Я вздрогнула, услышав родную речь. Никто бы не признал в художнике нашего соотечественника. Его глубокого оттенка смуглую кожу оттеняла белая чалма, а глаза были чёрные, словно беззвёздная ночь.

- Почему? - только и спросила я.

- Тысячи проходят мимо этого полотна, и никто не бросит на него взгляда более чем пристального. Только чистое и ищущее сердце может остановиться перед ним. Это оказались вы.

- Ведь я волшебник, я заколдовал эту картину,- добавил он полушутливым тоном.
Я не могла вымолвить и слова. И вот сейчас не помню, как оказалась я одна на шумной азиатской улице с картиной, затянутой в чехол. Художник растворился, словно прихотливый мираж.

Что мне оставалось делать? В руках моих была нитка от мучившего тебя вопроса. Я отправилась к Тадж-Махалу.

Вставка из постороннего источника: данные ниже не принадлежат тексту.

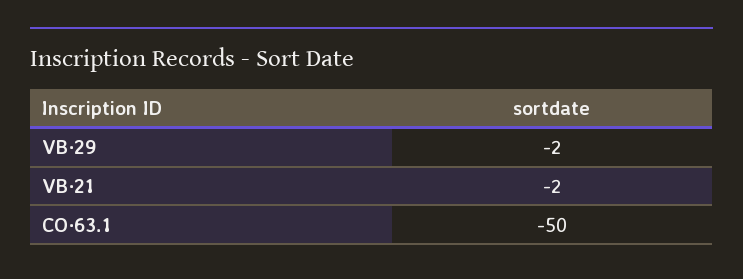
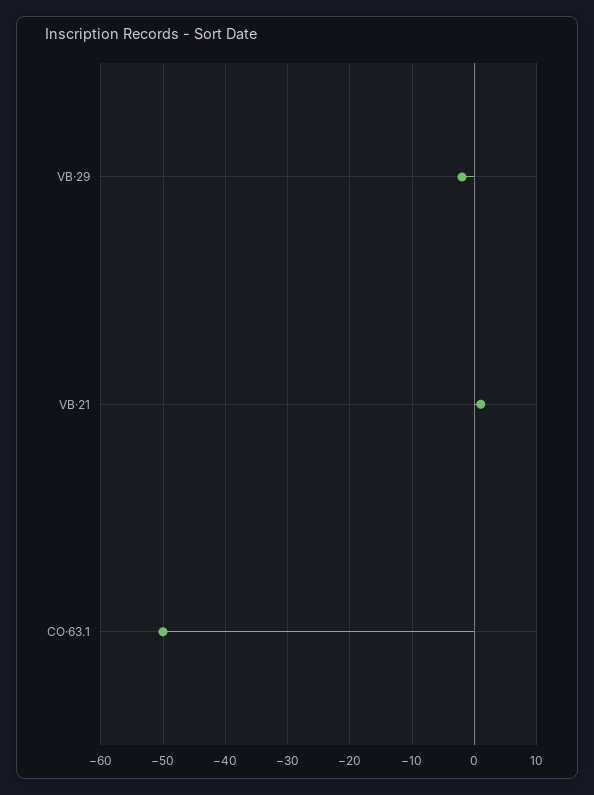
  {
    "VB·29": -2,
-   "VB·21": -2,
+   "VB·21": 1,
    "CO·63.1": -50
  }

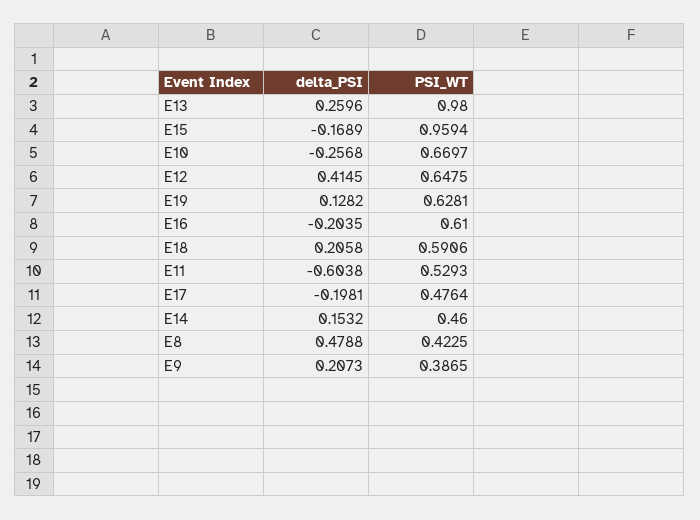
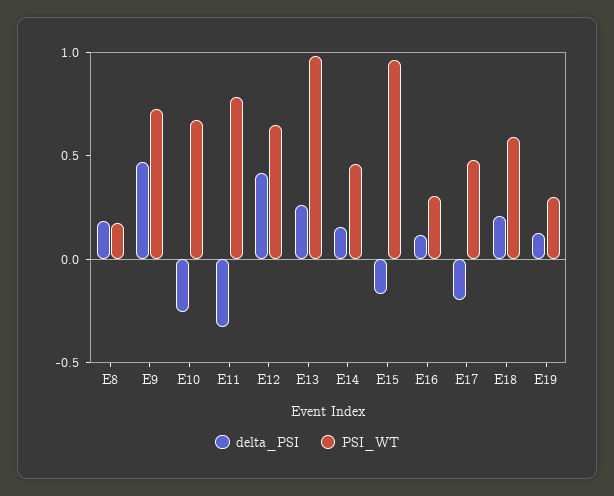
  {
    "delta_PSI": {
      "E13": 0.2596,
      "E15": -0.1689,
      "E10": -0.2568,
      "E12": 0.4145,
      "E19": 0.1282,
-     "E16": -0.2035,
+     "E16": 0.1,
      "E18": 0.2058,
-     "E11": -0.6038,
+     "E11": -0.3,
      "E17": -0.1981,
      "E14": 0.1532,
-     "E8": 0.4788,
+     "E8": 0.2,
-     "E9": 0.2073
+     "E9": 0.5
    },
    "PSI_WT": {
      "E13": 0.98,
      "E15": 0.9594,
      "E10": 0.6697,
      "E12": 0.6475,
-     "E19": 0.6281,
+     "E19": 0.3,
-     "E16": 0.61,
+     "E16": 0.3,
      "E18": 0.5906,
-     "E11": 0.5293,
+     "E11": 0.8,
      "E17": 0.4764,
      "E14": 0.46,
-     "E8": 0.4225,
+     "E8": 0.2,
-     "E9": 0.3865
+     "E9": 0.7
    }
  }

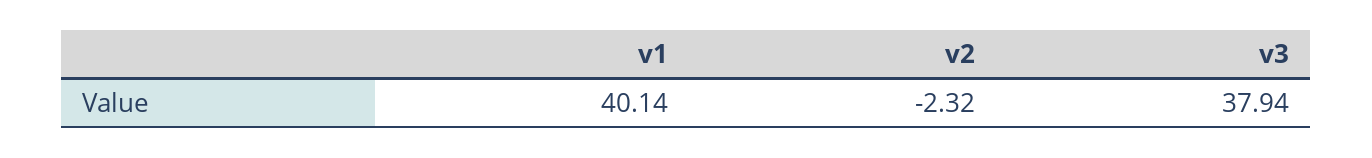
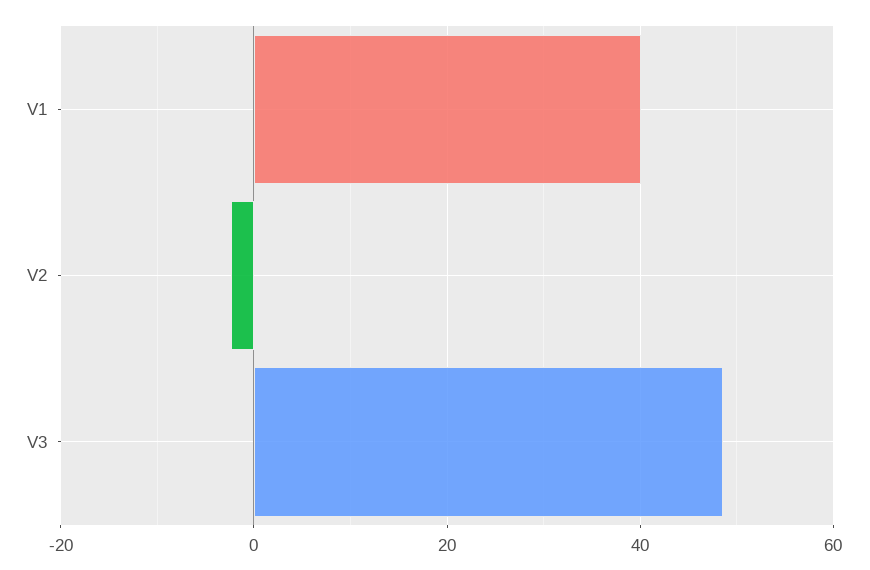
  {
    "v1": 40.14,
    "v2": -2.32,
-   "v3": 37.94
+   "v3": 48
  }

Сердце моё билось в предчувствие. Белый дворец из белого мрамора. Что было в нём такое притягательное и волшебное?
 
Я пришла к нему одна, когда диск солнца только едва золотил линию горизонта.
Какая тишина царила вокруг! Слышалось, как капля скатывается с листа лилии и падает в воду.

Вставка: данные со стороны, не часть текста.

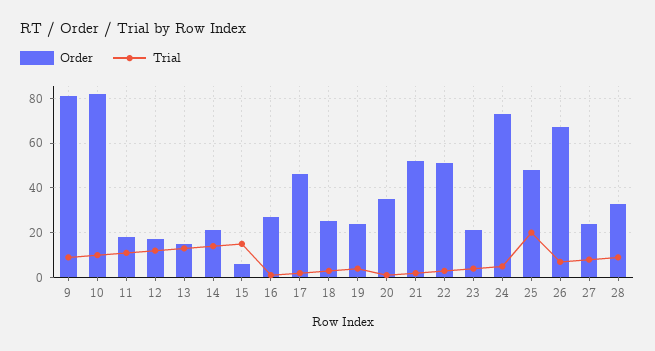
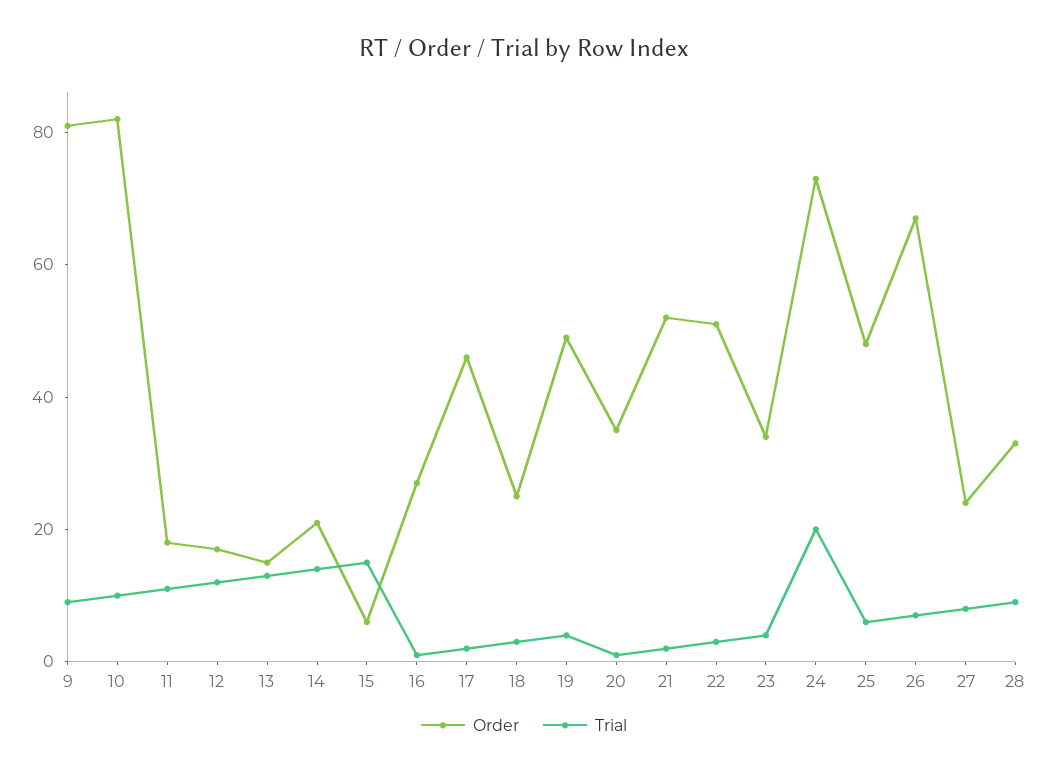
  {
    "Order": {
      "9": 80,
      "10": 80,
      "11": 20,
      "12": 15,
      "13": 15,
      "14": 20,
      "15": 5,
      "16": 25,
      "17": 45,
      "18": 25,
-     "19": 25,
+     "19": 50,
      "20": 35,
      "21": 50,
      "22": 50,
-     "23": 20,
+     "23": 35,
      "24": 75,
      "25": 50,
      "26": 65,
      "27": 25,
      "28": 35
    },
    "Trial": {
      "9": 10,
      "10": 10,
      "11": 10,
      "12": 10,
      "13": 15,
      "14": 15,
      "15": 15,
      "16": 0,
      "17": 0,
      "18": 5,
      "19": 5,
      "20": 0,
      "21": 0,
      "22": 5,
      "23": 5,
-     "24": 5,
+     "24": 20,
-     "25": 20,
+     "25": 5,
      "26": 5,
      "27": 10,
      "28": 10
    }
  }

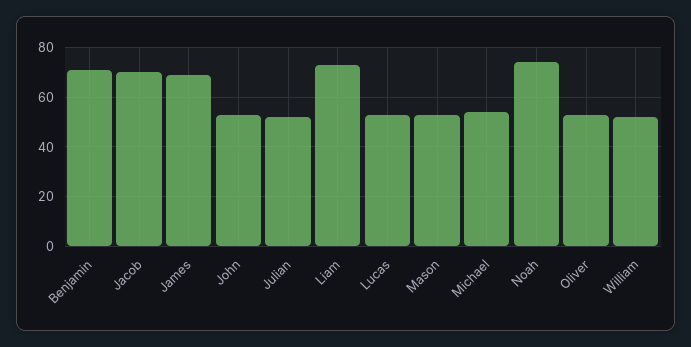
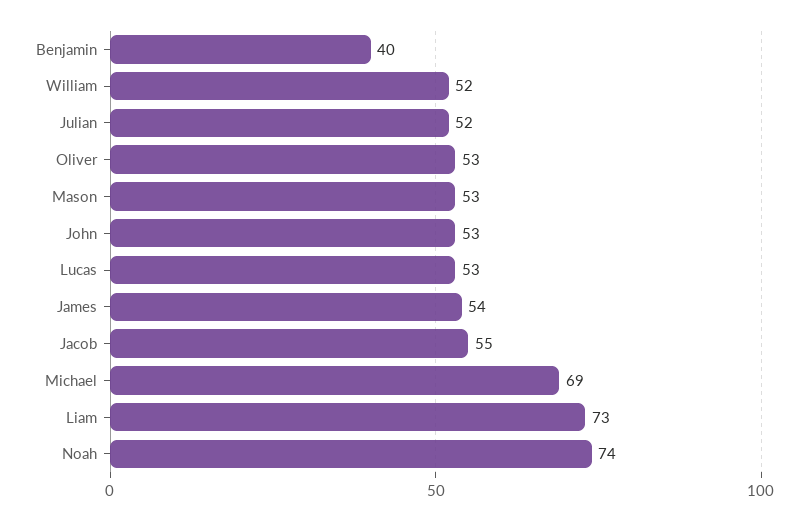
  {
-   "Benjamin": 70,
+   "Benjamin": 40,
-   "Jacob": 70,
+   "Jacob": 55,
-   "James": 70,
+   "James": 54,
    "John": 53,
    "Julian": 52,
    "Liam": 73,
    "Lucas": 53,
    "Mason": 53,
-   "Michael": 55,
+   "Michael": 69,
    "Noah": 74,
    "Oliver": 53,
    "William": 52
  }

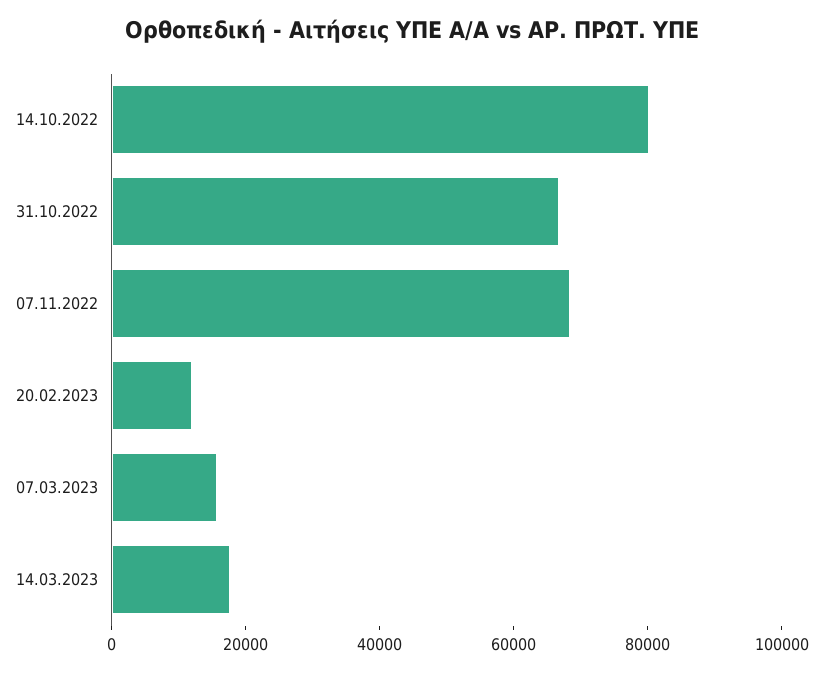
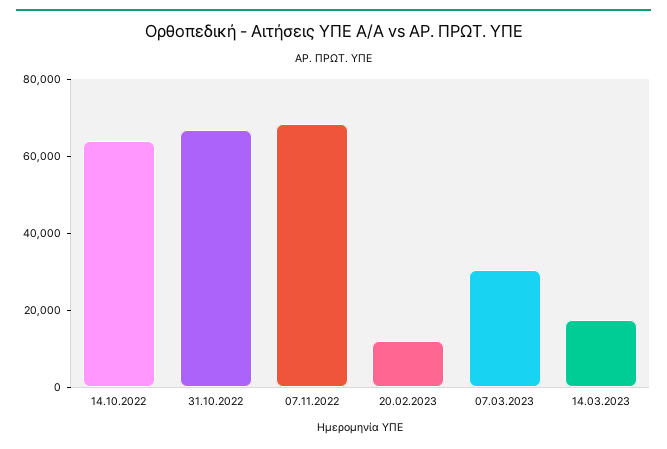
  {
-   "14.10.2022": 80000,
+   "14.10.2022": 65000,
    "31.10.2022": 65000,
    "07.11.2022": 70000,
    "20.02.2023": 10000,
-   "07.03.2023": 15000,
+   "07.03.2023": 30000,
    "14.03.2023": 20000
  }

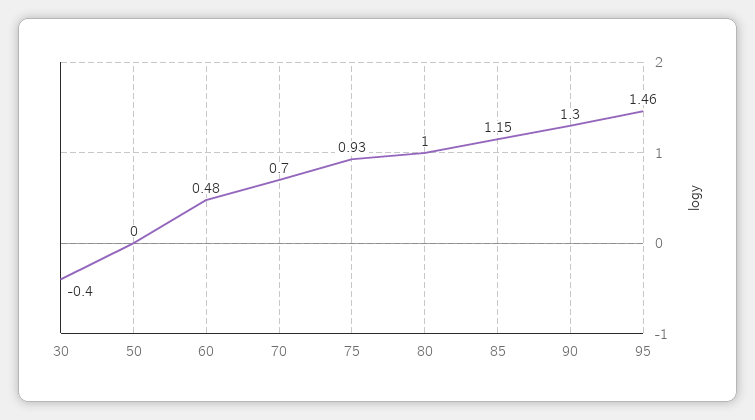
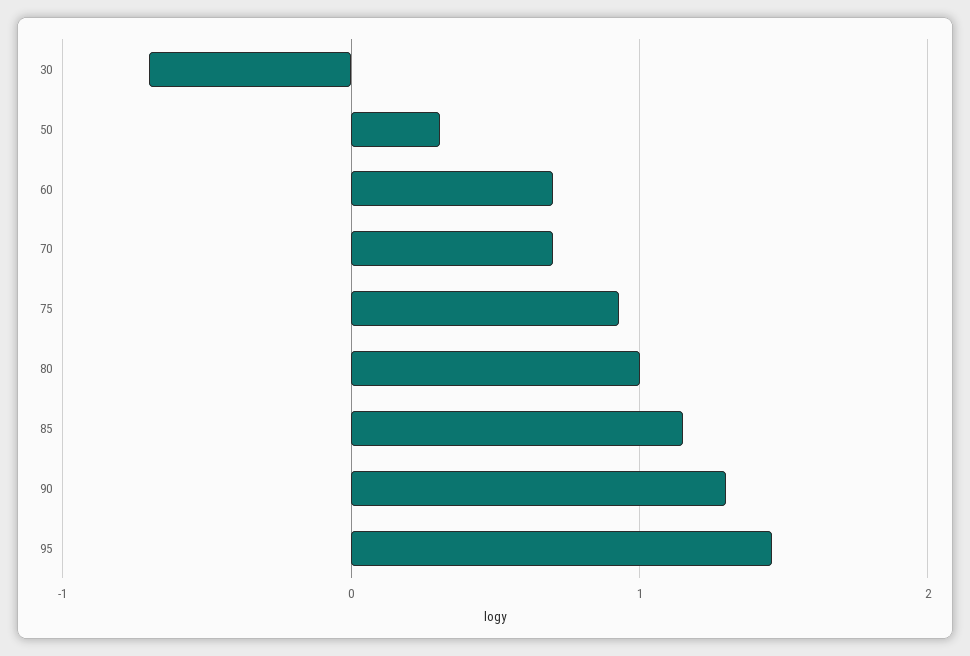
  {
-   "30": -0.4,
+   "30": -0.7,
-   "50": 0,
+   "50": 0.3,
-   "60": 0.48,
+   "60": 0.7,
    "70": 0.7,
    "75": 0.93,
    "80": 1,
    "85": 1.15,
    "90": 1.3,
    "95": 1.46
  }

Белым туманом парил Тадж – Махал в бледных разводах неба. Таинственный, прекрасный и гордый…

И дворец говорил со мной, он поведал мне историю простой и настоящей любви, историю тепла, солнца, тоски и счастья. Он помнит на себе взгляды, полные любви и горя, помнит песни, помнит руки, помнит то, что любовь требует жертвы. Жертвы - своего душевного тепла...

Я подняла смычок и удивилась той невиданной мелодии, лившейся со струн моей скрипки.  Весь мир стал сер, кроме горящего белым пламенем мрамора дворца и скрипки в моих руках. И не было больше отрады, чем раствориться в тревоге музыки. Я была свободна, кровь огнём растекалась по моим жилам… В тот день я ощутила вкус искреннего счастья, подобного воде из самых чистых источников.
 Я закончу на этом. Помни ту мелодию, что я посвятила тебе. Мне её поведал Тадж-Махал"

Лукреция вздрогнула, когда скрипнула дверь. На пороге стояла её маленькая соседка, улыбаясь ей веснушчатым личиком из-за первых ландышей. Лукреция отложила перо и тоже улыбнулась ей.

- Ну, вот и настала весна, - сказала она.